Heute gehört Fürstenberg zu Eisenhüttenstadt, doch die Industrialisierung begann längst vor dem Bau der Stalinstadt. Schon 1846 kam die Eisenbahn auf der wichtigen Strecke zwischen dem Berliner Schlesischen Bahnhof und Breslau hier vorbei. 1891 wurde der Oder-Spree-Kanal fertig und damit der Wasserweg nach Berlin frei. Fürstenberg war der Hauptumschlagplatz für Waren aus Schlesien, insbesondere für die in der Hauptstadt begehrte und bis Fürstenberg auf dem Wasser geflößte schlesische Steinkohle.
1939 zogen Rüstungsbetriebe nach Fürstenberg. Nördlich der Stadt entstand ein Großkraftwerk, dass niemals fertig wurde und heute lost place ist. Das zweitgrößte brandenburgische Kriegsgefangenenlager Stalag III B wurde gebaut. Zwischen 1940 und 1943 mussten die Kriegsgefangene am Oder-Spree-Kanal einen neuen Binnenhafen als „Umschlaghafen des Generalbauinspektors“ Albert Speer errichten. Dort lagerten großformatige Granitblöcke für die geplante Welthauptstadt Germania. Nach dem Krieg dekorierten sie das zentrale sowjetische Ehrenmal in Berlin und als Gehwegplatten die Magistrale in Eisenhüttenstadt.

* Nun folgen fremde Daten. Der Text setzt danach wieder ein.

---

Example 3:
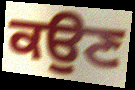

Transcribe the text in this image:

ਕਉਣ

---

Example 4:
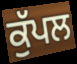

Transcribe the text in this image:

ਕੁੱਪਲ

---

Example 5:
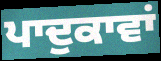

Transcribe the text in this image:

ਪਾਦੁਕਾਵਾਂ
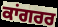
ਕਾਂਗਰਰ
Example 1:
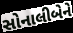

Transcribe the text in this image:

સોનાલીબેને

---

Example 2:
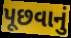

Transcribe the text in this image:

પૂછવાનું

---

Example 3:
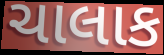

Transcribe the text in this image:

ચાલાક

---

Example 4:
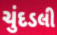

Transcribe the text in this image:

ચુંદડલી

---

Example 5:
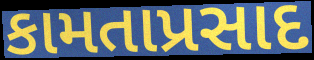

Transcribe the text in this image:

કામતાપ્રસાદ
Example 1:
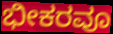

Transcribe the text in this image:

ಭೀಕರವೂ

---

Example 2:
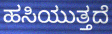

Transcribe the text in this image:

ಹಸಿಯುತ್ತದೆ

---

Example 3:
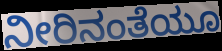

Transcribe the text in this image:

ನೀರಿನಂತೆಯೂ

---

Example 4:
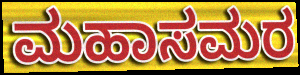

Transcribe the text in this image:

ಮಹಾಸಮರ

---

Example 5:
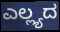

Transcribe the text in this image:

ಎಲ್ಲ್ಯದ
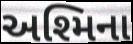
અશ્મિના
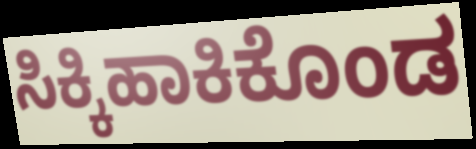
ಸಿಕ್ಕಿಹಾಕಿಕೊಂಡ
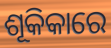
ଶୂକିକାରେ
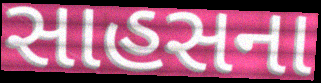
સાહસના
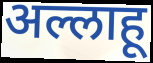
अल्लाहू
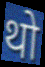
थो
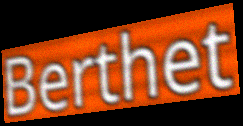
Berthet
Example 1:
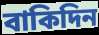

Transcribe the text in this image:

বাকিদিন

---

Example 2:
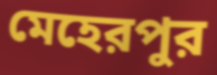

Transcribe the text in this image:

মেহেরপুর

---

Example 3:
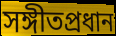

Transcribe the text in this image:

সঙ্গীতপ্রধান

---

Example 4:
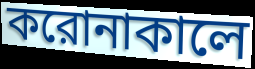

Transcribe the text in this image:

করোনাকালে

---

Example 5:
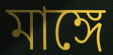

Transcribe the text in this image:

মাঙ্গে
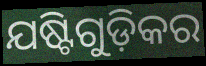
ଯଷ୍ଟିଗୁଡ଼ିକର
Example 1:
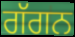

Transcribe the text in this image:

ਗੱਗਨ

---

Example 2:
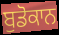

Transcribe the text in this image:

ਬੁਡੋਕਾਨ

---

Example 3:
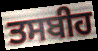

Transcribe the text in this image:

ਤਸਬੀਹ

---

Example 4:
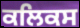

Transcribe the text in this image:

ਕਲਿਕਸ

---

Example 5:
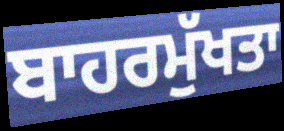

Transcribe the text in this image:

ਬਾਹਰਮੁੱਖਤਾ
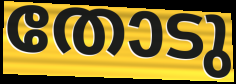
തോടു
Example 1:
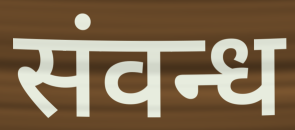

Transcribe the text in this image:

संवन्ध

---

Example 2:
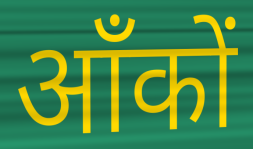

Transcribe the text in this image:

आँकों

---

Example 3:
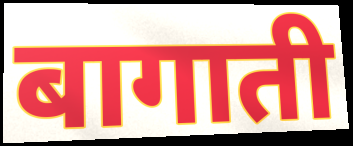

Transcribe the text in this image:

बागाती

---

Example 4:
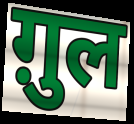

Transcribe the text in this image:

ग़ुल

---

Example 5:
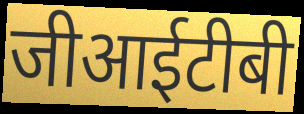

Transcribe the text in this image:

जीआईटीबी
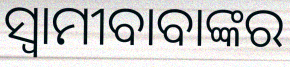
ସ୍ଵାମୀବାବାଙ୍କର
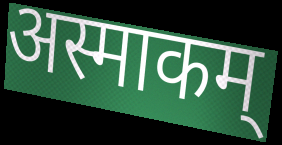
अस्माकम्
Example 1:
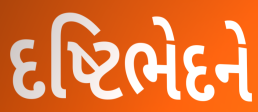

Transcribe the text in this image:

દષ્ટિભેદને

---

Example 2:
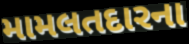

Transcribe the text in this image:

મામલતદારના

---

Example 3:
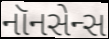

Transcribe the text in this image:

નૉનસેન્સ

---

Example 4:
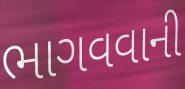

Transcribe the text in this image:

ભાગવવાની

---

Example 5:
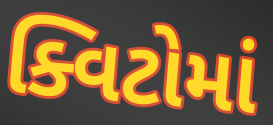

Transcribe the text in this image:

ક્વિટોમાં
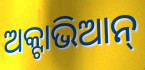
ଅକ୍ଟାଭିଆନ୍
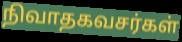
நிவாதகவசர்கள்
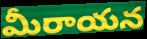
మీరాయన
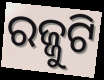
ରଜ୍ଜୁଟି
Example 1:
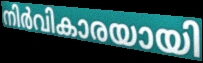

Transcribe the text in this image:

നിർവികാരയായി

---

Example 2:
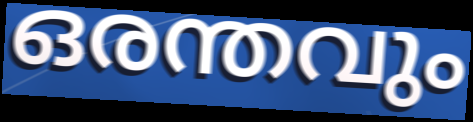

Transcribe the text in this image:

ഒരന്തവും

Vieles darüber erfahren wir im Museum. Das Haus der Ausstellung gehörte einst einem Reeder.
Hier lesen wir von der großen Glashütte, die 1864 ihren Betrieb aufnahm und Lampenschirme, so wird gemunkelt, nicht nur an die Berliner Unter den Linden sondern sogar nach London und ins Washingtoner Weiße Haus geliefert hat. Heute stehen die Wohngebäuder der 1952 geschlossenen Glashütte nicht weit vom Bahnhof Eisenhüttenstadt unter Denkmalschutz.
Der Tag wird kühler und über die Oder ziehen die Gänse. Der Himmel ist weit und der Ort bleibt still.

Das waren die Reisefrequenzen, das war unser Besuch in Fürstenberg/Oder. Seit 60 Jahren ein Teil von Eisenhüttenstadt. 

Unsere Tipps für Euch zu den Sehenswürdigkeiten in Fürstenberg/Oder
Kirche: Öffnungszeiten der Nikolaikirche: Mo, Mi und Fr 10 bis 14 Uhr, Di und Do 10 bis 16 Uhr. Den Schlüssel, um auf den Turm zu steigen, bekommt man beim Aufsichtspersonal. Sicherheitshalber anrufen. Tel.03364 2439
Museum: https://www.museum-eisenhuettenstadt.de
Inspiration: Kunsthof. Café, Ausstellung, Hofladen, Veranstaltungen. Lindenplatz 4 http://www.kunsthof-fuerstenberg-oder.de/
Food: Bollwerk 4 im Deutschen Haus https://www.bollwerk4.de/
♥️ Unser Lieblingsplatz: Der Kirchplatz mit Aussicht. Der Kunsthof.